• _Saved data entries_:
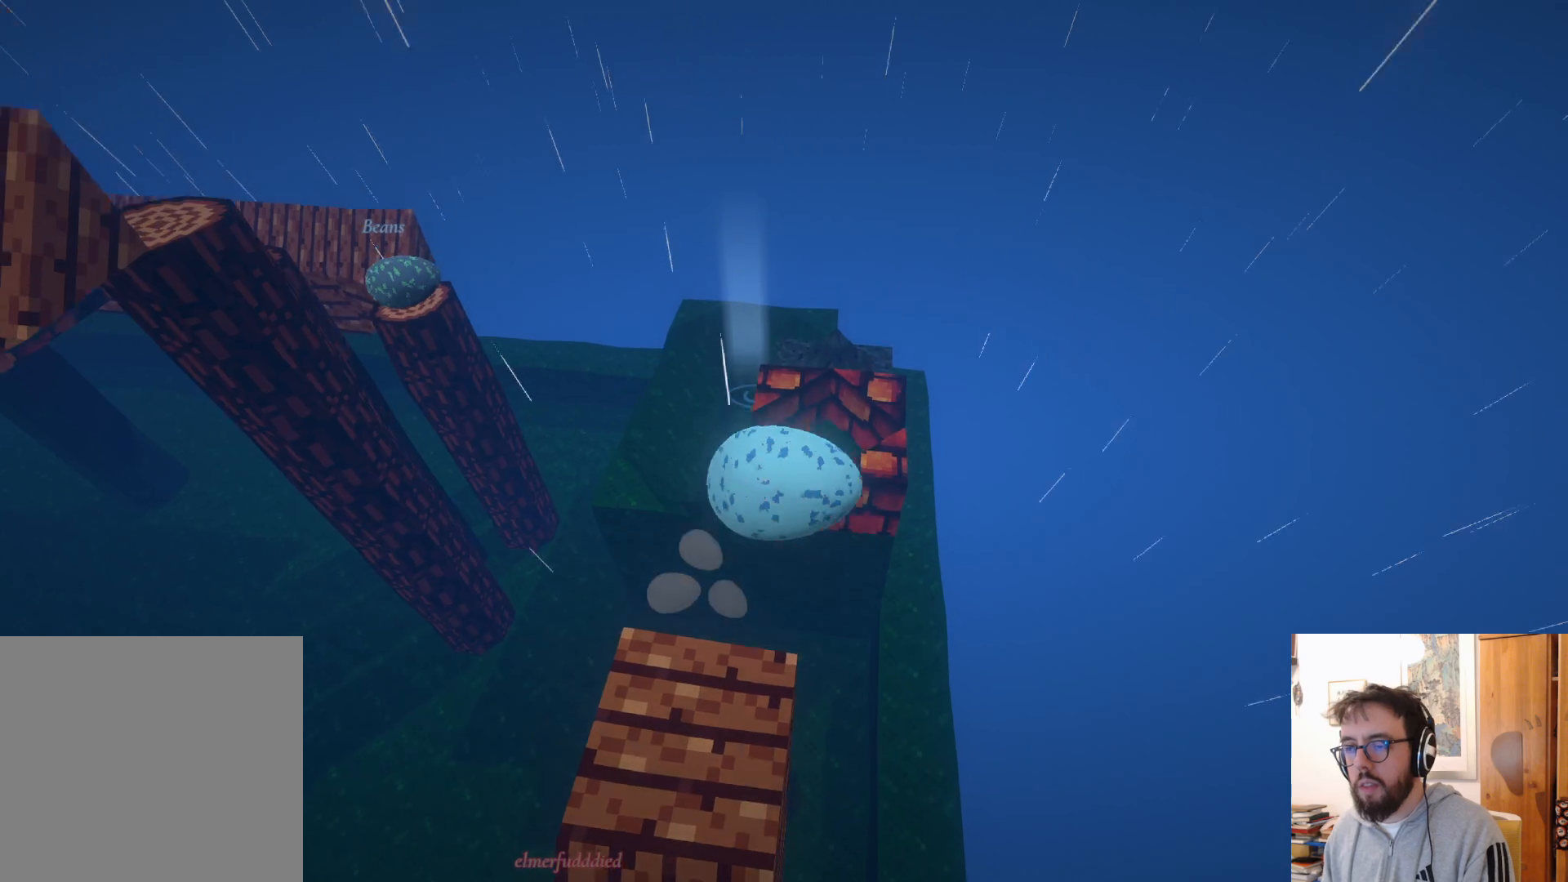
{"buttons": ["A"], "left_stick": "up", "right_stick": "center", "events": []}
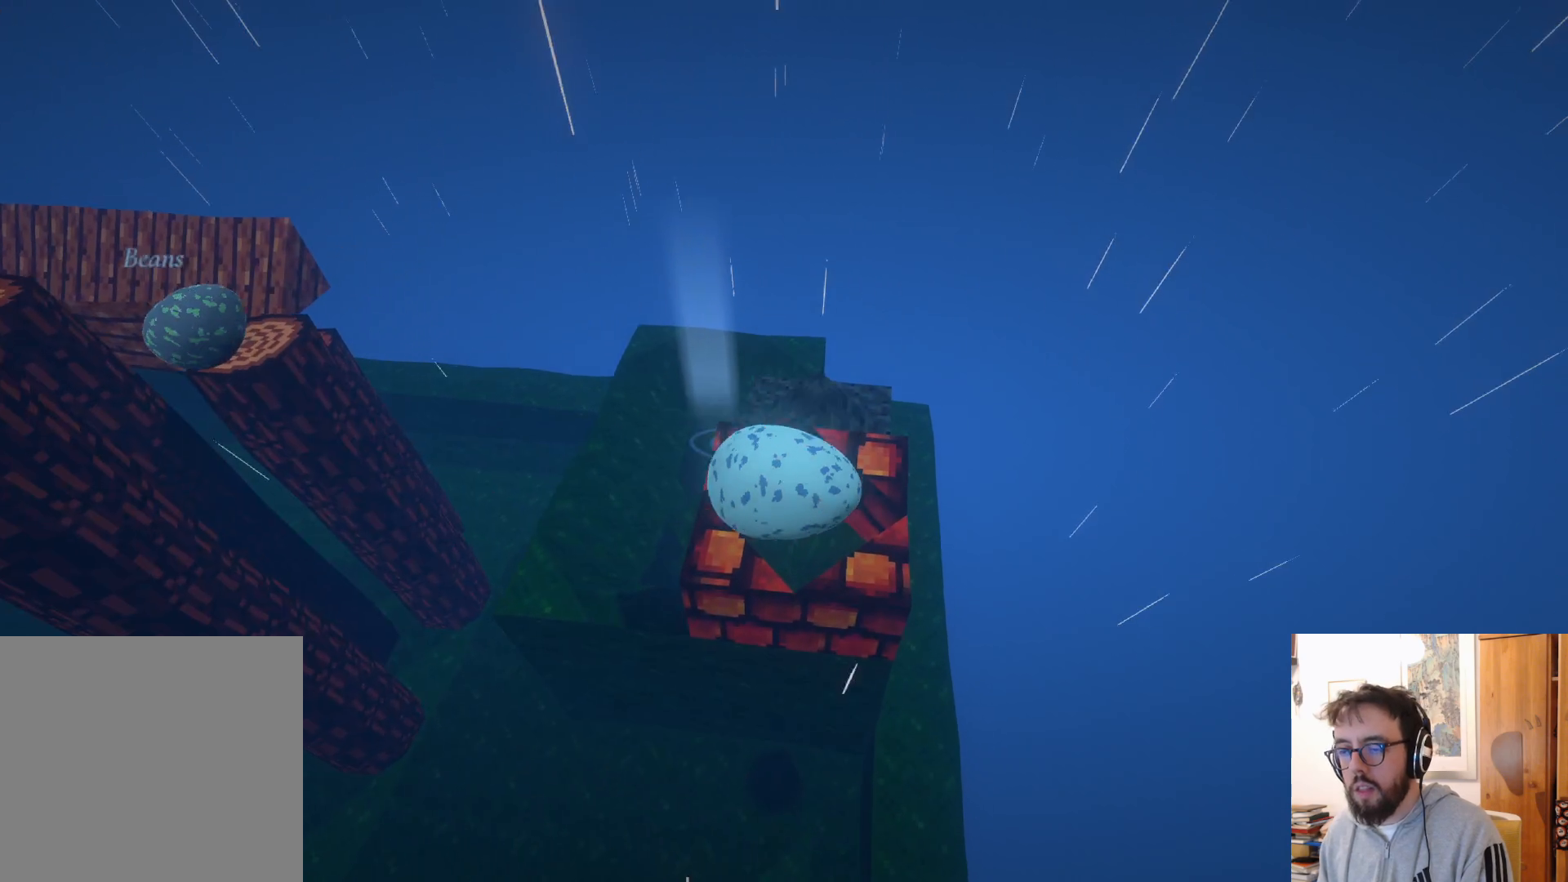
{"buttons": [], "left_stick": "left", "right_stick": "left", "events": [[183, "A", "up"], [283, "left_stick", "center"], [333, "right_stick", "left"], [400, "left_stick", "left"]]}
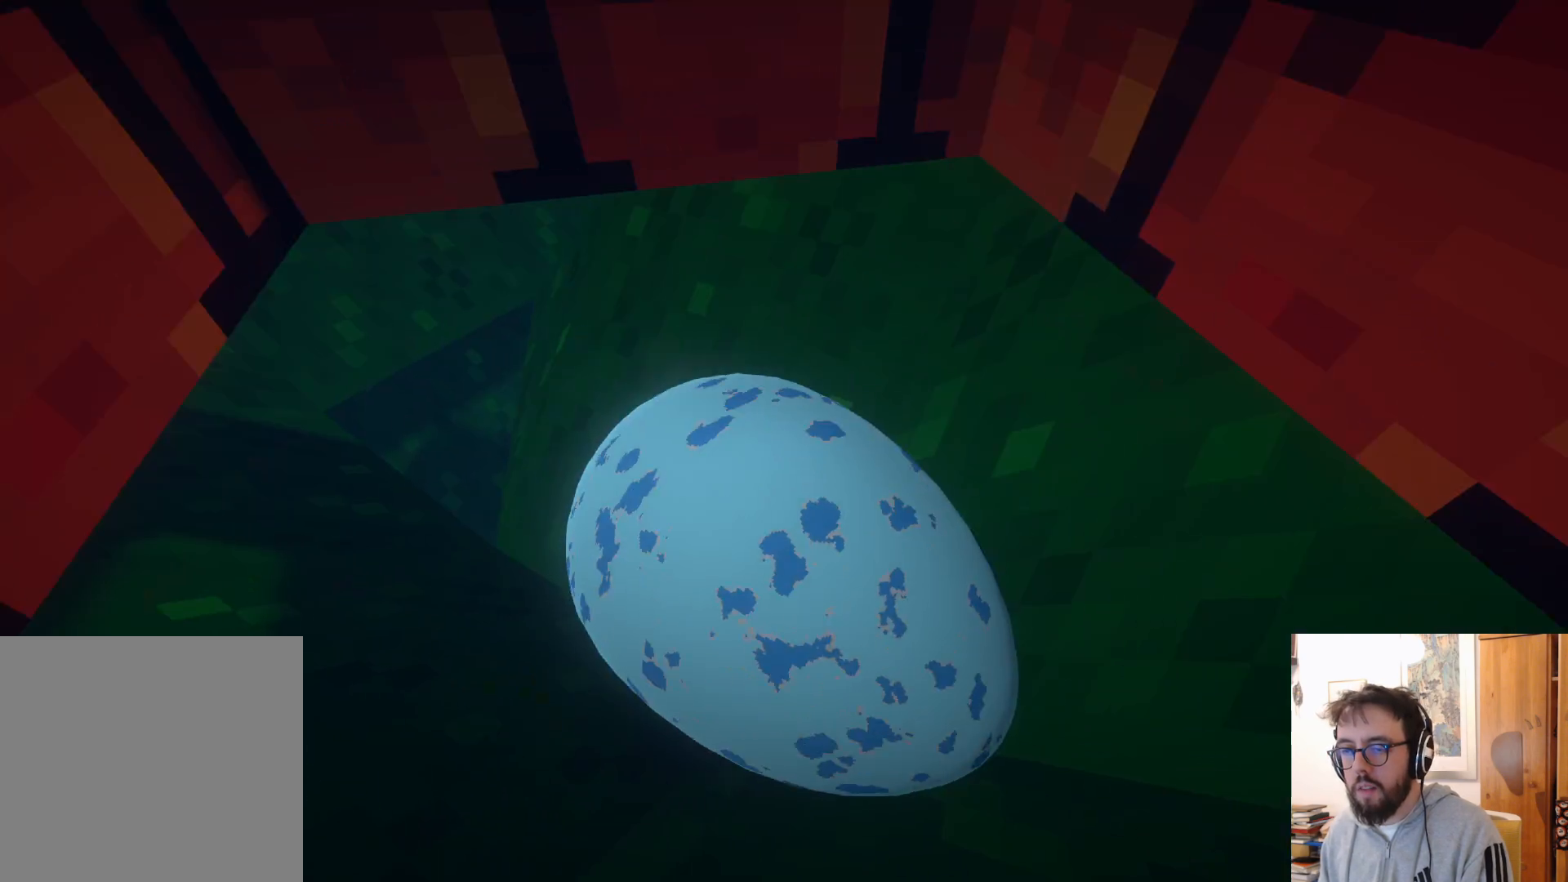
{"buttons": [], "left_stick": "up-left", "right_stick": "center", "events": [[233, "right_stick", "center"], [433, "left_stick", "up-left"]]}
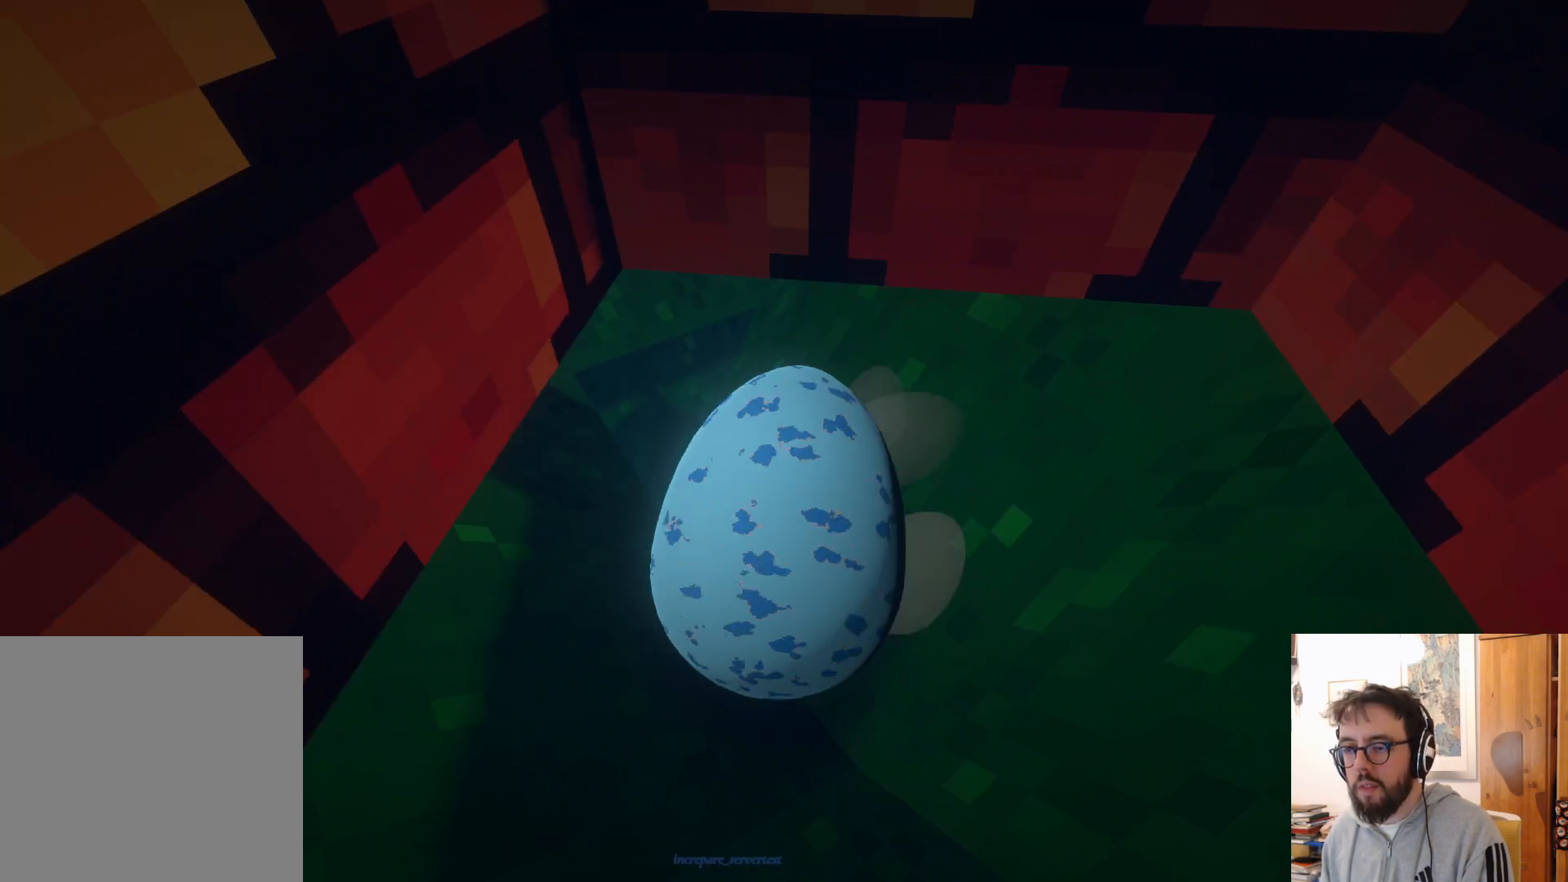
{"buttons": [], "left_stick": "up-right", "right_stick": "up-right", "events": [[133, "left_stick", "up"], [400, "left_stick", "up-right"], [467, "right_stick", "up-right"]]}
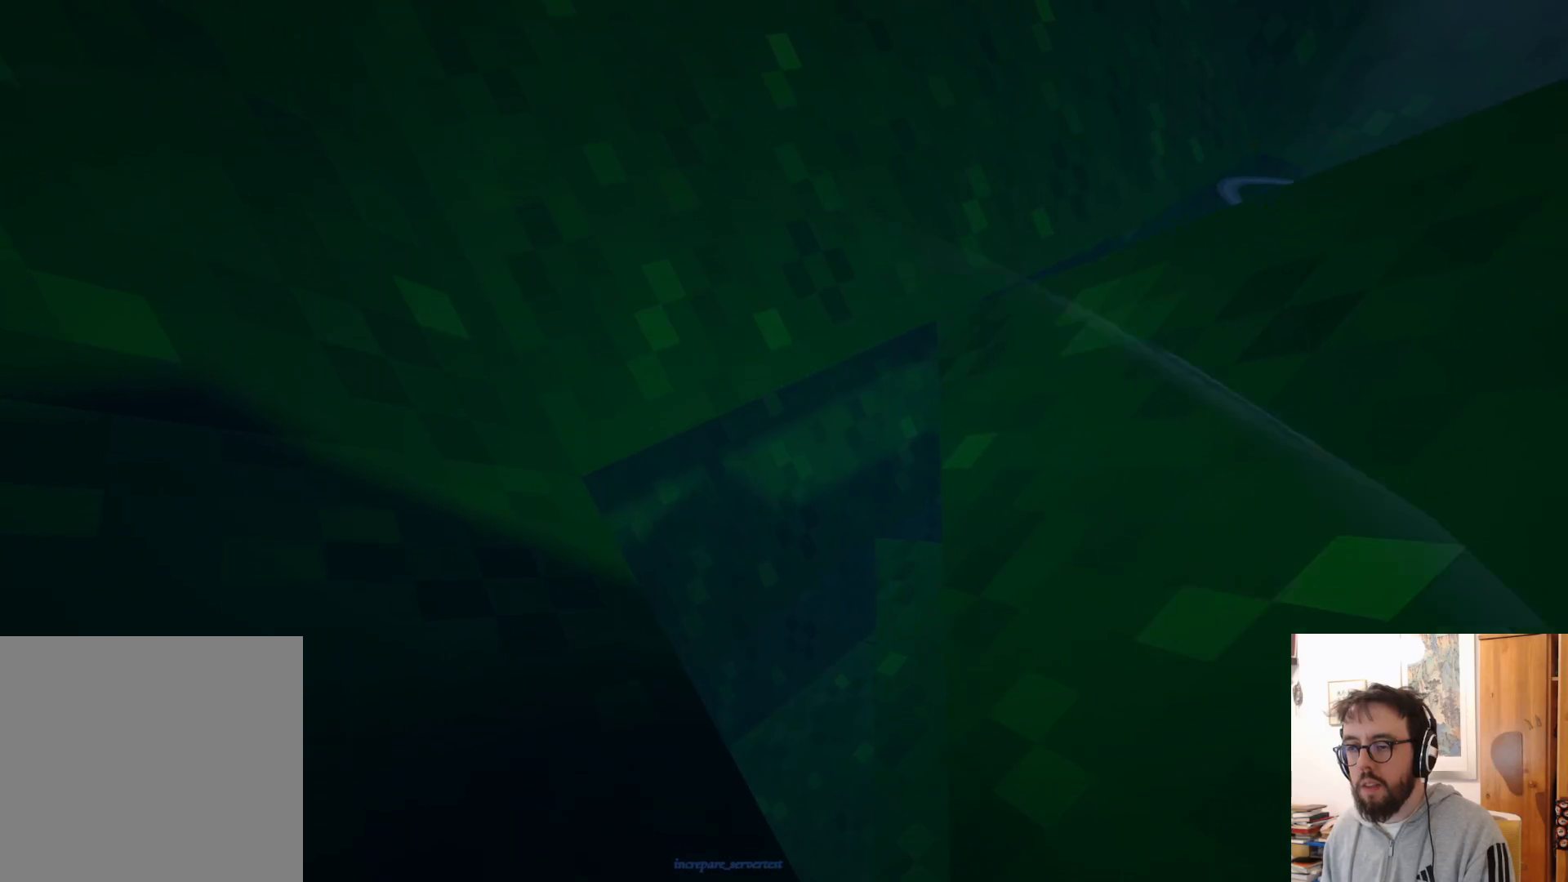
{"buttons": [], "left_stick": "up-right", "right_stick": "center", "events": [[300, "right_stick", "center"]]}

• _What this task involves_: Write out every line of the entries that holds the word "center".

• _Solution to the problem_:
{"buttons": ["A"], "left_stick": "up", "right_stick": "center", "events": []}
{"buttons": [], "left_stick": "left", "right_stick": "left", "events": [[183, "A", "up"], [283, "left_stick", "center"], [333, "right_stick", "left"], [400, "left_stick", "left"]]}
{"buttons": [], "left_stick": "up-left", "right_stick": "center", "events": [[233, "right_stick", "center"], [433, "left_stick", "up-left"]]}
{"buttons": [], "left_stick": "up-right", "right_stick": "center", "events": [[300, "right_stick", "center"]]}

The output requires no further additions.